Steven Rigby’s mother, Carey Rigby-Wilcox says she’s received numerous texts and emails from parents asking how to help their child since her son’s death.

“I realize now that you really should have your child, adult child, with a family doctor, number one,” she said.

“The next thing is, even if they have an attempt and you don't think it's serious enough or they don't want to go in, try to go in the ER. Make sure that they have that, so it's actually filed online at each individual hospital that you take them into, that that is on record.

“With anyone with addictions or mental health or depression that they're going to, make sure you take them. Sit there. If you have to wait for the five hours to see somebody, make sure you sit there.”

Rigby-Wilcox says when it comes to missing appointments for counselling, therapy, and addictions services, make sure to call and let them know why you aren’t there.

“It looks like Steven didn't show up for his counseling appointment, it was in between the time that he had to work,” she said.


Royal University Hospital psychiatrist Dr.

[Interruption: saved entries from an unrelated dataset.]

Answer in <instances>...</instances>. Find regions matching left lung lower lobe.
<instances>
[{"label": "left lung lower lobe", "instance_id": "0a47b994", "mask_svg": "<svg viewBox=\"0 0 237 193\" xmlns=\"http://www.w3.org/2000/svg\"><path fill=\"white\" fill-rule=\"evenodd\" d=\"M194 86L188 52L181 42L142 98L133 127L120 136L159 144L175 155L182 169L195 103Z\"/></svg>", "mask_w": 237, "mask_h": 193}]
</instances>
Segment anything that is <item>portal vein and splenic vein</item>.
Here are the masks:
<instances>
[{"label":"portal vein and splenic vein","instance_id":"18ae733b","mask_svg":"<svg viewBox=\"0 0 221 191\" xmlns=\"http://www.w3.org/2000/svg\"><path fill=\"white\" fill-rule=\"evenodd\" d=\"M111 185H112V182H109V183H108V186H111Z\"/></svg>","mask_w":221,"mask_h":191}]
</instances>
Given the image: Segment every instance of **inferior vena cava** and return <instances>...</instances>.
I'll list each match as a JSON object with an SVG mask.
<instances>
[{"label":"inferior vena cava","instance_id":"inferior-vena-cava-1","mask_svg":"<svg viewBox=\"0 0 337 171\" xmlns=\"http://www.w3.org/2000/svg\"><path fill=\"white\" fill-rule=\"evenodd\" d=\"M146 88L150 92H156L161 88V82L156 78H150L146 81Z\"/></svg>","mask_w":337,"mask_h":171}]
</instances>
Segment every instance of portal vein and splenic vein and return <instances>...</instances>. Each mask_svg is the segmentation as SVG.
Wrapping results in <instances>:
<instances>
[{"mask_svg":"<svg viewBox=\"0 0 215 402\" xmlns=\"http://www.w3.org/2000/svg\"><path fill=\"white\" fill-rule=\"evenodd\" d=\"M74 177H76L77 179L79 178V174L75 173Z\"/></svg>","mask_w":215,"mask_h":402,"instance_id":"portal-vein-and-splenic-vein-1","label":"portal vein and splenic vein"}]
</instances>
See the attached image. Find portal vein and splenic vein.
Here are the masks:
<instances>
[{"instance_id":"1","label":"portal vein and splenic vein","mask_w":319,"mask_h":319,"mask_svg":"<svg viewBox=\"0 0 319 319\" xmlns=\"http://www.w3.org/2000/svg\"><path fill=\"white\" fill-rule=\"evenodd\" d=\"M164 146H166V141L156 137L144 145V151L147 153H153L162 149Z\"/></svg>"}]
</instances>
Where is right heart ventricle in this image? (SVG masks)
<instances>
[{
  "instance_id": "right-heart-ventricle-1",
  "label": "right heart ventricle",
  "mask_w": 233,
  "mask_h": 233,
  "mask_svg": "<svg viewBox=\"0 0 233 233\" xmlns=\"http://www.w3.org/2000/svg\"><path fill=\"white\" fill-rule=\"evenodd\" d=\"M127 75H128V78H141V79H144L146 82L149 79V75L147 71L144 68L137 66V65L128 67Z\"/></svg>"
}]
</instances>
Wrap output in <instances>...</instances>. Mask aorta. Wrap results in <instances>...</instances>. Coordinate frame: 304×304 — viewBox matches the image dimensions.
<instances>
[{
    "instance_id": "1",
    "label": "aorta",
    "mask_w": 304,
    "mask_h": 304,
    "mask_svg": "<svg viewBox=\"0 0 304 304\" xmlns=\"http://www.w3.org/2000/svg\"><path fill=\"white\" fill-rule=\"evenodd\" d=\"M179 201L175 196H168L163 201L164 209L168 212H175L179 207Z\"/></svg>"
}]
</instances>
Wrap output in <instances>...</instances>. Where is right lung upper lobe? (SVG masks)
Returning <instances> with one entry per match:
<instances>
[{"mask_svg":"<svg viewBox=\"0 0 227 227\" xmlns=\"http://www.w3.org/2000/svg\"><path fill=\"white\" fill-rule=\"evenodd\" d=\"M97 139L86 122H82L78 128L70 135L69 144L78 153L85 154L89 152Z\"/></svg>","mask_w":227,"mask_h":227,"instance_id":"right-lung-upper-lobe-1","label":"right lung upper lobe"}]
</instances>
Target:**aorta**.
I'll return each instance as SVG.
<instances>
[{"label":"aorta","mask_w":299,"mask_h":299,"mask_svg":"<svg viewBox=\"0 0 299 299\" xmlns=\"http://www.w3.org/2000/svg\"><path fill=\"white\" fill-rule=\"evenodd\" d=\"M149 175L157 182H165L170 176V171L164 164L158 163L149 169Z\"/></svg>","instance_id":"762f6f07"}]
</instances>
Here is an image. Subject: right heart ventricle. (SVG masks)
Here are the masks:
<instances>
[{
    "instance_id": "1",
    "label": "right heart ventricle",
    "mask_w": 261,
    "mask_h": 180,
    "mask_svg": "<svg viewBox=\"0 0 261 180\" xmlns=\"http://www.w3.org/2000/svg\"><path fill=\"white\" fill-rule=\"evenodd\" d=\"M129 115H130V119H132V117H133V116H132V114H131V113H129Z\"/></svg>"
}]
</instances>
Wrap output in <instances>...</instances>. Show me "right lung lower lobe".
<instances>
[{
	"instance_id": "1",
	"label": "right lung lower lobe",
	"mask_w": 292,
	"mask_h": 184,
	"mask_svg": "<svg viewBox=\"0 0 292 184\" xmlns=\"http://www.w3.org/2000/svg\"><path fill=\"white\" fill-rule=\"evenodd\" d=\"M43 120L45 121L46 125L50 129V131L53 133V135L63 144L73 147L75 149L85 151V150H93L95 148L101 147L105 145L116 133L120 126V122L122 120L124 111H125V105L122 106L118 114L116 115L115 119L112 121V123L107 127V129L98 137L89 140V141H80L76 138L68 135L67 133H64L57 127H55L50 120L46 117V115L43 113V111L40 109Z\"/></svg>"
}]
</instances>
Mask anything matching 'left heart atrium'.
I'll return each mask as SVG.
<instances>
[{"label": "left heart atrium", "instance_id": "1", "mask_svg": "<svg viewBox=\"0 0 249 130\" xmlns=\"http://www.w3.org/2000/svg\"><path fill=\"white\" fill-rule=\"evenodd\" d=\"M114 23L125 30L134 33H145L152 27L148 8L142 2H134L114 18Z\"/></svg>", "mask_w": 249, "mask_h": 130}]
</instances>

Jason Wagner testified that he met with Rigby on the morning of Dec. 19, 2018, for a psychiatric assessment.

Wagner said after meeting with Rigby, his opinion was that Rigby would require involuntary hospital admission for psychiatry, was at an acute risk of suicide, and might have alcohol induced depressive disorder.

He says he started an initial treatment plan, which included involuntary admission, changing of Rigby’s anti-depressant medication, and treatments for acute alcohol withdrawal.

Wagner said he felt RIgby would probably regain capacity for voluntary treatment.

Rigby was discharged from hospital the next day and Dr. Wagner testified he doesn’t recall being consulted about his release.

He said patient discharge is based on the assessment of that patient at the time, and what’s appropriate for their treatment. He added that the treatment team is often mindful of strains on the healthcare system.

Wagner said there’s a psychiatrist shortage, and RUH’s rapid access clinic’s goal of seeing patients is two months.

He testified more space, more room, and more beds for acute and sub-acute detoxification would be positive, as well as increasing training spots for psychiatry residents, which he says is roughly five a year.